Why has 'cat' this strange time behaviour?

I'm using cat to pipe different files into one big file. The number of different files varies, from two files up to ten, but the total size of all files is always the same (a couple of GB).

My problem: Whenever I get to the case where I have a total of six files, the time it takes to concatenate them peaks (i.e significantly more than with five or seven), and I have no idea why.

Anyone has an idea?

The files (all same size)

output
outputTEMP1
outputTEMP2
outputTEMP3
outputTEMP4
outputTEMP5

Command

cat outputTEMP* >> output && rm -f outputTEMP*

Currently, the Machine has to perform some calculations, but I will update later when new measurements are available.


One way to debug this problem is to use strace.

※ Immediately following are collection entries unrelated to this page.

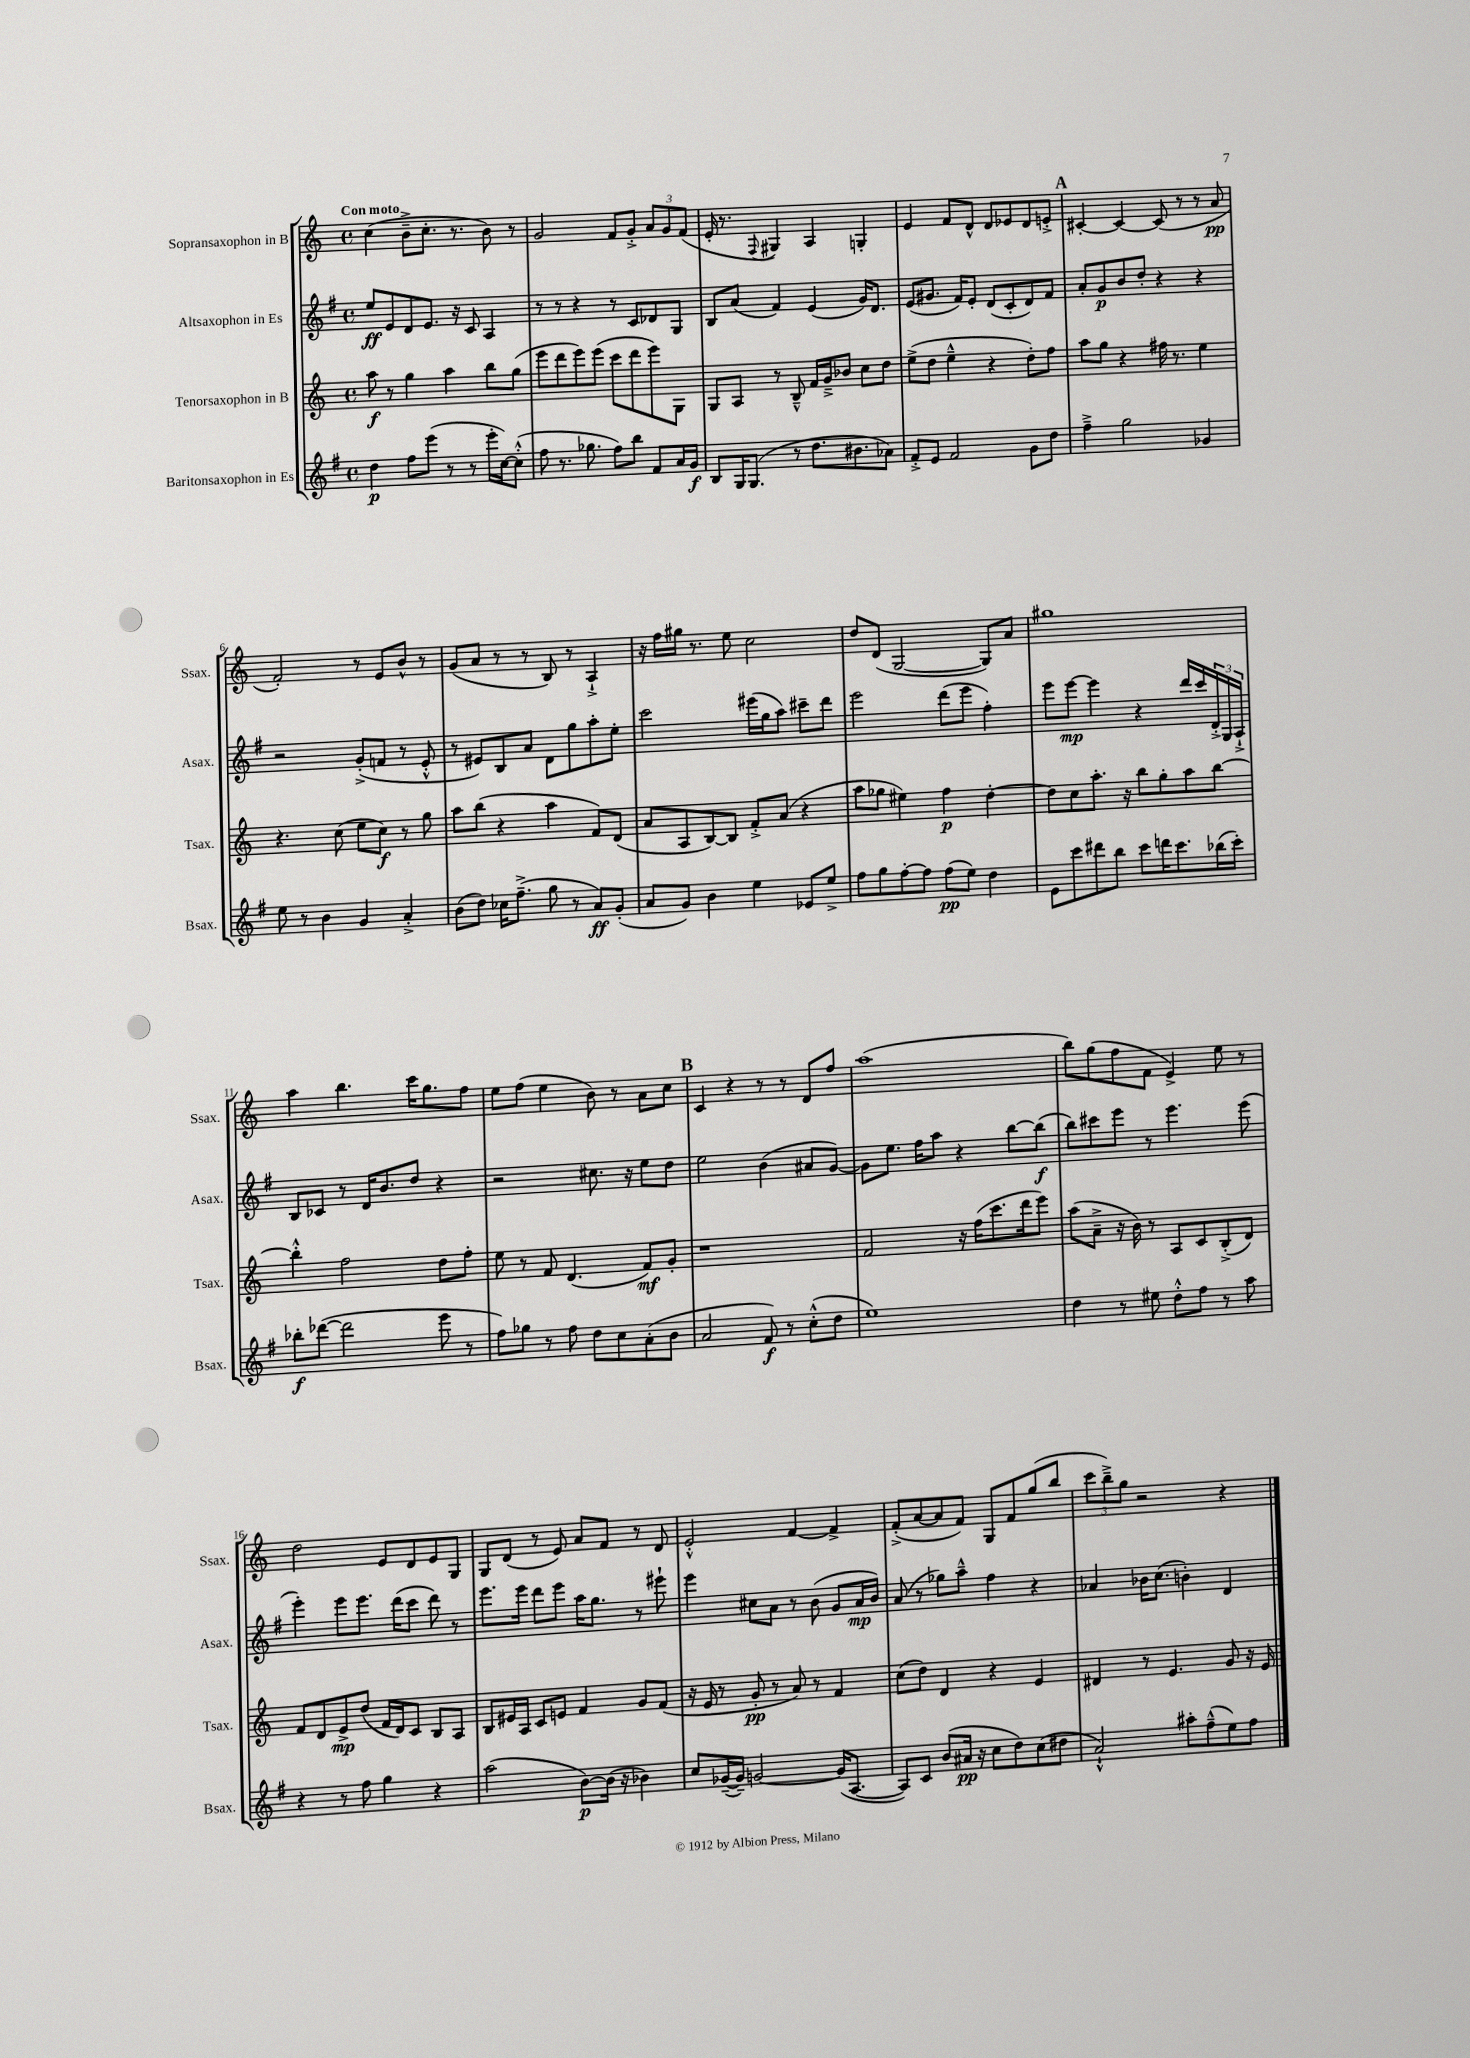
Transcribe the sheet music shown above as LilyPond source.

<<
\new StaffGroup <<
\new Staff = "s0" \with { instrumentName = "Sopransaxophon in B" shortInstrumentName = "Ssax." } {
    \clef treble \key c \major \defaultTimeSignature \time 4/4 \tempo "Con moto"
    c''4( b'8---> c''8.-. r8. b'8) r8 |
    g'2 f'8 g'8-.-> \tuplet 3/2 { a'8 g'8 f'8( } |
    e'16-. r8. \appoggiatura { f8 } gis4) a4 g4-. |
    e'4 f'8 d'8-^ d'8 ees'8 d'8 e'8-.-> |
    \mark \markup { \bold "A" } cis'4~-. cis'4~ cis'8( r8 r8 a'8\pp |
    f'2-.) r8 e'8 b'8-^ r8 |
    g'8( a'8 r8 r8 b8) r8 a4-!-> |
    r16 f''16 gis''16 r8. e''8 c''2 |
    d''8 d'8( g2~ g8) a'8 |
    gis''1 |
    a''4 b''4. c'''16 g''8. f''8 |
    e''8 f''8( e''4 b'8) r8 a'8 c''8 |
    \mark \markup { \bold "B" } c'4 r4 r8 r8 d'8 f''8 |
    a''1( |
    b''8) g''8( f''8 f'8 e'4->) e''8 r8 |
    d''2 e'8 d'8 e'8 g8 |
    g8 d'8( r8 e'8) a'8 f'8 r8 d'8 |
    e'2-.-^ f'4~ f'4-> |
    f'8-.->( a'8~ a'8 f'8) g8 f'8 g''8( b''8 |
    \tuplet 3/2 { c'''8 b''8--->) g''8 } r2 r4 \bar "|." |
}
\new Staff = "s1" \with { instrumentName = "Altsaxophon in Es" shortInstrumentName = "Asax." } {
    \clef treble \key g \major \defaultTimeSignature \time 4/4
    e''8\ff e'8 d'8 e'8. r16 c'8 a4 |
    r8 r8 r4 r8 c'8 des'8 g8 |
    b8 a'8( fis'4) e'4( g'16) d'8. |
    e'8( gis'8. fis'16) e'8-. d'8( c'8-. d'8) fis'8 |
    \mark \markup { \bold "A" } a'8-. g'8\p b'8 d''8-. r4 r4 |
    r2 g'8-.->( f'8 r8 e'8-.-^ |
    r8 eis'8) b8 a'8 d'8 g''8 a''8-. e''8-. |
    c'''2 eis'''16( g''16 a''8) cis'''8-- d'''8 |
    e'''2 d'''8( e'''8 fis''4-.) |
    e'''8 e'''8~\mp e'''4 r4 d'''16 c'''16 \tuplet 3/2 { d'16-.-> g16 a16-!-> } |
    b8 ces'8 r8 d'16 b'8. d''8 r4 |
    r2 cis''8. r16 e''8 d''8 |
    \mark \markup { \bold "B" } e''2 b'4( ais'8 g'8~) |
    g'8 e''8. fis''16 a''8 r4 b''8~ b''8\f( |
    b''8) cis'''8 e'''8 r8 e'''4. e'''8( |
    e'''4-.) e'''8 e'''8. d'''16( c'''8 d'''8) r8 |
    e'''8. e'''16 d'''8 e'''8 a''16 g''8. r8 eis'''8-! |
    e'''4 cis''8 a'8 r8 b'8( g'8 a'16\mp b'16) |
    a'8( r8 ges''8) a''8---^ fis''4 r4 |
    aes'4 bes'16 c''8.( b'4-.) d'4 \bar "|." |
}
\new Staff = "s2" \with { instrumentName = "Tenorsaxophon in B" shortInstrumentName = "Tsax." } {
    \clef treble \key c \major \defaultTimeSignature \time 4/4
    a''8\f r8 g''4 a''4 b''8 g''8( |
    e'''8 d'''8 e'''8) e'''8( c'''8 d'''8 e'''8) g8 |
    g8 a8 r8 b8---^ f'16 g'16---> bes'8 c''8 d''8 |
    e''8->( d''8 e''4---^ r4 d''8-.) f''8 |
    \mark \markup { \bold "A" } a''8 g''8 r4 fis''16 r8. e''4 |
    r4. c''8( e''8 c''8\f) r8 g''8 |
    a''8 b''8( r4 a''4 f'8) d'8( |
    a'8 a8 b8~) b8 f'8-.-> a'8( r4 |
    a''8 ges''8 eis''4) f''4\p d''4~-. |
    d''8 c''8 a''8.-. r16 b''8 g''8-. a''8 b''8~ |
    b''4-.-^ f''2 d''8 f''8-. |
    e''8 r8 f'8 d'4.( f'8\mf) g'8-. |
    \mark \markup { \bold "B" } r1 |
    f'2 r16 f''16( c'''8. d'''16 e'''8) |
    a''8( a'8---> r16 b'16) r8 a8 c'8 b8-.->( d'8) |
    f'8 d'8 e'8->\mp d''8( f'16 d'16) c'8 b8 a8 |
    b8 eis'16 a16 c'8 e'8 f'4 g'8 f'8( |
    r16 e'16 r8 g'8-.\pp r8 a'8) r8 f'4 |
    c''8( d''8) d'4 r4 e'4 |
    dis'4 r8 e'4. g'8 r16 e'16 \bar "|." |
}
\new Staff = "s3" \with { instrumentName = "Baritonsaxophon in Es" shortInstrumentName = "Bsax." } {
    \clef treble \key g \major \defaultTimeSignature \time 4/4
    d''4\p fis''8 e'''8( r8 r8 e'''16-. c''16~) c''8-.-^( |
    fis''8 r8. ges''8. fis''8) b''8 fis'8 a'16 g'16\f |
    b8 g16 g8.( r8 d''8. bis'8. aes'8) |
    fis'8-.-> e'8 fis'2 g'8 d''8 |
    \mark \markup { \bold "A" } fis''4---> g''2 ges'4 |
    e''8 r8 b'4 g'4 a'4-.-> |
    b'8( d''8) ces''16 fis''8.--->( g''8 r8 a'8\ff) g'8-.( |
    a'8 g'8) b'4 e''4 ees'8 e''8-> |
    fis''8 g''8 fis''8~-. fis''8 fis''8\pp( e''8) d''4 |
    e'8 c'''8 dis'''8 b''8 c'''8 d'''16 c'''8. bes''16( c'''16-.) |
    bes''8-.\f des'''8~( des'''2 e'''8 r8 |
    fis''8) ges''8 r8 fis''8 d''8 c''8 a'8-.( b'8 |
    \mark \markup { \bold "B" } a'2 fis'8\f) r8 c''8-.-^( d''8 |
    e''1) |
    d''4 r8 eis''8 d''8-.-^ fis''8 r8 a''8 |
    r4 r8 fis''8 g''4 r4 |
    a''2( b'8~\p) b'16( r16 bes'4) |
    c''8 ges'16~--( ges'16--) g'2~ g'16( a8.~ |
    a8) c'8 b'8( ais'16\pp r16 c''8 d''8) c''8( dis''8 |
    a'2-!-^) ais''8-. fis''8---^( e''8) fis''8 \bar "|." |
}
>>
>>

strace -tt -e trace=open,close -o /tmp/strace.cat.log cat apt.list authors.txt >/tmp/t.test
cat /tmp/strace.cat.log 

23:12:08.022588 open("apt.list", O_RDONLY|O_LARGEFILE) = 3
23:12:08.023451 close(3)                = 0
23:12:08.023717 open("authors.txt", O_RDONLY|O_LARGEFILE) = 3
23:12:08.025403 close(3)                = 0

-tt option logs the time stamp of system call to milli-seconds resolution. -e trace=open,close log only open,close API. Try remove them and you will see a very noisy log file.

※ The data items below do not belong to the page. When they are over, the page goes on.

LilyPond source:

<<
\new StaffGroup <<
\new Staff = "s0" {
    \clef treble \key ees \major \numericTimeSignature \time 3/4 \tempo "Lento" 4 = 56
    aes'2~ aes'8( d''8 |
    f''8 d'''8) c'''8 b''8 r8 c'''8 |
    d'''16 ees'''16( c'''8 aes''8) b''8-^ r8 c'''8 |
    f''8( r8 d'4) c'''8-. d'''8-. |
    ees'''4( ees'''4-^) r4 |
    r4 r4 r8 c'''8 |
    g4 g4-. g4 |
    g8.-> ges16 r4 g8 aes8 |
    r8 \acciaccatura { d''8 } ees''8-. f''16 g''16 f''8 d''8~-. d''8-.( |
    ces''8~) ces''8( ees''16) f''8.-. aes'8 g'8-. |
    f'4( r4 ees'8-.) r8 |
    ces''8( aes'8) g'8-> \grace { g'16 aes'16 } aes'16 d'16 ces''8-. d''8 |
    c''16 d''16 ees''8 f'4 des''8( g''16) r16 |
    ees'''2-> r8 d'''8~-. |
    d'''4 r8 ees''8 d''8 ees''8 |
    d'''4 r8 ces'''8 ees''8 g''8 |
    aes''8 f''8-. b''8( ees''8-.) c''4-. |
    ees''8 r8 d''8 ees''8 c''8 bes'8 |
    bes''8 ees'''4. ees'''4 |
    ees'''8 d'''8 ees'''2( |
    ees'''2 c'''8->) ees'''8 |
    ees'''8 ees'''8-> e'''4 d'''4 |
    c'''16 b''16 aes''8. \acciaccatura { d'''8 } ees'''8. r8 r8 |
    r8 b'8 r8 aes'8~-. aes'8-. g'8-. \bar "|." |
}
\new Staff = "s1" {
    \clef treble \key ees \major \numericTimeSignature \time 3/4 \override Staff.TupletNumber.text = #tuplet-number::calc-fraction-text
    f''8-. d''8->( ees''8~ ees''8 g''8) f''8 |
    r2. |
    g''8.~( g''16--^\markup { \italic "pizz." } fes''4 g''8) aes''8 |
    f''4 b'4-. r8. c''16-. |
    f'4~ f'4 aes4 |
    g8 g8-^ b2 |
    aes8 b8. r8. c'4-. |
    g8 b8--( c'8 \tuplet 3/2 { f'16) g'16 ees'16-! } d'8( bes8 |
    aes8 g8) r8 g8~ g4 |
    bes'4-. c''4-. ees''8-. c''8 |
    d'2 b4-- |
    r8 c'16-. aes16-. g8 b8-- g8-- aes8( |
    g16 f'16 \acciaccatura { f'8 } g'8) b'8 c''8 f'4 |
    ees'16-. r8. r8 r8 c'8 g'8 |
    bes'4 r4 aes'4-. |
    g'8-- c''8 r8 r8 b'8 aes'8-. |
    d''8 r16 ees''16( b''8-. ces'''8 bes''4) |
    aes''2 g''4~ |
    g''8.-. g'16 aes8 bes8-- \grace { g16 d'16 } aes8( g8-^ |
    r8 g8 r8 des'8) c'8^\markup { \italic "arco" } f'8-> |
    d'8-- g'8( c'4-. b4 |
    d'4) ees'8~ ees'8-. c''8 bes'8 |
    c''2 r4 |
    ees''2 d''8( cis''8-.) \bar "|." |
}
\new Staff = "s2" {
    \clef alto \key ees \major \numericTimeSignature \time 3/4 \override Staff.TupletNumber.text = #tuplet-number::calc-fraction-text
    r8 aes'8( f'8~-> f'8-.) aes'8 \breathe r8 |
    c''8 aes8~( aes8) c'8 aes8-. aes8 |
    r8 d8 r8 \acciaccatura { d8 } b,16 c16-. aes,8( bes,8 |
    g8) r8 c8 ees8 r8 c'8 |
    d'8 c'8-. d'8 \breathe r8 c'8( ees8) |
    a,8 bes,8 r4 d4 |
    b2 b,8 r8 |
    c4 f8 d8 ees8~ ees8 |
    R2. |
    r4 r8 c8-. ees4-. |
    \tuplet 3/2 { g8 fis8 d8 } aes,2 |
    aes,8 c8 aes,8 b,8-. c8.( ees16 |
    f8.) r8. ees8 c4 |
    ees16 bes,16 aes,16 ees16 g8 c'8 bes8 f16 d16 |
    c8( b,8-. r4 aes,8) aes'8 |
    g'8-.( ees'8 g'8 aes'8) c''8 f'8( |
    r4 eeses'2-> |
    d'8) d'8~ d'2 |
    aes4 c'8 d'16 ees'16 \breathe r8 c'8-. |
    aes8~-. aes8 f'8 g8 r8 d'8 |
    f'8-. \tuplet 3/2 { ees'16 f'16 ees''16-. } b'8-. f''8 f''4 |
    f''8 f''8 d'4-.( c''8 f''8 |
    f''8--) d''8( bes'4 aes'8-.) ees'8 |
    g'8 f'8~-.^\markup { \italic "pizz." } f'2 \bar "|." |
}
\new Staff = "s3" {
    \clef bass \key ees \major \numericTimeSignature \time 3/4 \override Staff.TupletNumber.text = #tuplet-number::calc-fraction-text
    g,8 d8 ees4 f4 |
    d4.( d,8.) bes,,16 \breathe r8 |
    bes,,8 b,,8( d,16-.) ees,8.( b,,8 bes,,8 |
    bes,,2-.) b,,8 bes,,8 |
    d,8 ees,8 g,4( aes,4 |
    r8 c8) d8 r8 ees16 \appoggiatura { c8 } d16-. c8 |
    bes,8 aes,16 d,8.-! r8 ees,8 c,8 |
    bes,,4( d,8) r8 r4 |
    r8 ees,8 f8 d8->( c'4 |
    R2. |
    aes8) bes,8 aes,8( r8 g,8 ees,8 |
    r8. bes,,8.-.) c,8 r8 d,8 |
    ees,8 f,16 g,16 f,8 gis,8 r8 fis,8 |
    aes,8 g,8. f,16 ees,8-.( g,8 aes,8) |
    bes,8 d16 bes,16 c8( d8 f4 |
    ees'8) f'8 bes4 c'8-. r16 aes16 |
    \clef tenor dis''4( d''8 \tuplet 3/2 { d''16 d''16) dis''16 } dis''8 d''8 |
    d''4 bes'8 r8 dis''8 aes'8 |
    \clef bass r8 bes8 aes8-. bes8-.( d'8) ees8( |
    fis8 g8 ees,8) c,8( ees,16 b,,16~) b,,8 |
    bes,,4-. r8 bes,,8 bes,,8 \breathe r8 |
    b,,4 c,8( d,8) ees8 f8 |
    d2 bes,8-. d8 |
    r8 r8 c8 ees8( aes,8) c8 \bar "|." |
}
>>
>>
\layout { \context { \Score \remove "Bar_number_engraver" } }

So Davides comment is spot on. We need two things here, to do an accurate assessment:

  1. assurance caching isn't part of the scenario
  2. actual measurement of the time it's taking.

Assuming you have the disk space I'll describe a test scenario that'll more accurately determine if this is a real issue. If so, the supporting evidence from this approach WILL help the developers to know it's real and be able to reproduce it.

To help with problem isolation let's not do the rm part here at all. let the TEMP files sit around afterward. You can then repeat the tests doing the 'rm' part later, if you wish.

Here's the test scenario:

  • make 9 directories - one for each quantity of files ( 2 3 4 5 6 7 8 9 and 10) - if you don't have space, maybe just do 2, 5, 6, 7, and 10.
  • ensure you are putting DIFFERENT files into each of these directories; NO duplicates anywhere
  • use the time command like this:

    time (cat outputTEMP* >> output)

Capture the real, user, and sys numbers reported for each test you run.

I agree with Reynolds; if this is real, you should definitely email details to [email protected].